How to enumerate concurrent instances of UDx
Hello,
I have a Transform UDx that is highly parallelized, and can run many concurrent instances per each node, on all nodes in cluster.
I am writing output of UDx processing to local file on node.
It is well scaling on Vertica. I can run it with over() producing single output file on initiator node, over(partition nodes) with one output file per node, and over(partition best) with 16 output files per each node in cluster.
Problem is that in over(partition best) I cannot differentiate between UDx instances. I can generate single file name per ndoe, by adding node_name, available through srvInterface. In this case, all 16 instances of UDx on each node are writing to same file.
I am adding random number to file name, and it makes each instance of UDx to get unique file name, and it works fine.
But, file names looks ugly...
What I am looking, is there any way to enumerate instances of UDx that are concurrently running?
UDl source do have planning stage that allow me to enumerate all instances of source UDl, and assign each instance to specific node. (I do use it a lot!).
Something like this for transform UDx?
All I want is a unique identifier for UDx instance, preferably short not to harm my beautiful file names.
May be I can get thread no, would it be unique?
It should work both in fenced and unfenced modes.
Answers
Unfortunately the way the UDT API is designed right now, there's not a reliable way to do this.

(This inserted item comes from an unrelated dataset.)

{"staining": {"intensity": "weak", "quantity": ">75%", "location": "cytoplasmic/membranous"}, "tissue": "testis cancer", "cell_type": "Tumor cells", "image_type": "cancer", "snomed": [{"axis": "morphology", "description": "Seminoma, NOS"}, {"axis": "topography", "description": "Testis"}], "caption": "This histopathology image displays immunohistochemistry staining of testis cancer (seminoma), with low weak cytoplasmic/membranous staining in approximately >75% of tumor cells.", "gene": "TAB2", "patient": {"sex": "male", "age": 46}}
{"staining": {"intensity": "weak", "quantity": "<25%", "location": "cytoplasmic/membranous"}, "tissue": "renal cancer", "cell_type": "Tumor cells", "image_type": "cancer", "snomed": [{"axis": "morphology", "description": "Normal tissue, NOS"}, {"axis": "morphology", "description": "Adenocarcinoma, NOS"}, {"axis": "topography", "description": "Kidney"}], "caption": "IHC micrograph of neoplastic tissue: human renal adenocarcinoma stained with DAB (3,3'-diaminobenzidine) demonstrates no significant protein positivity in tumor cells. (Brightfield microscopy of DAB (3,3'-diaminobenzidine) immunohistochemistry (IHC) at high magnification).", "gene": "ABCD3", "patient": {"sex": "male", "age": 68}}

There is a clunky and unreliable way to do this though. Your TransformFunctionFactory implementation is a singleton instance on each node. It isn't really recommended to put fields in it, because it could be used concurrently by multiple queries or multiple threads within the same query, and also because you would have to be careful about fenced mode. But it is an option. You could probably achieve enumerated instances using some combination of atomic fields and session parameters.
Thanks for the feedback on our UDXes
Thanks for answering!
I am not sure it is a good idea to use any of methods you described. Everything looks like a hack that can cause unexpected behavior.
I will stick to pseudo random number I generated from nanos timestamp.
Hopefully, in future it will be a way to enumerate instances of UdX, supported in Vertica API.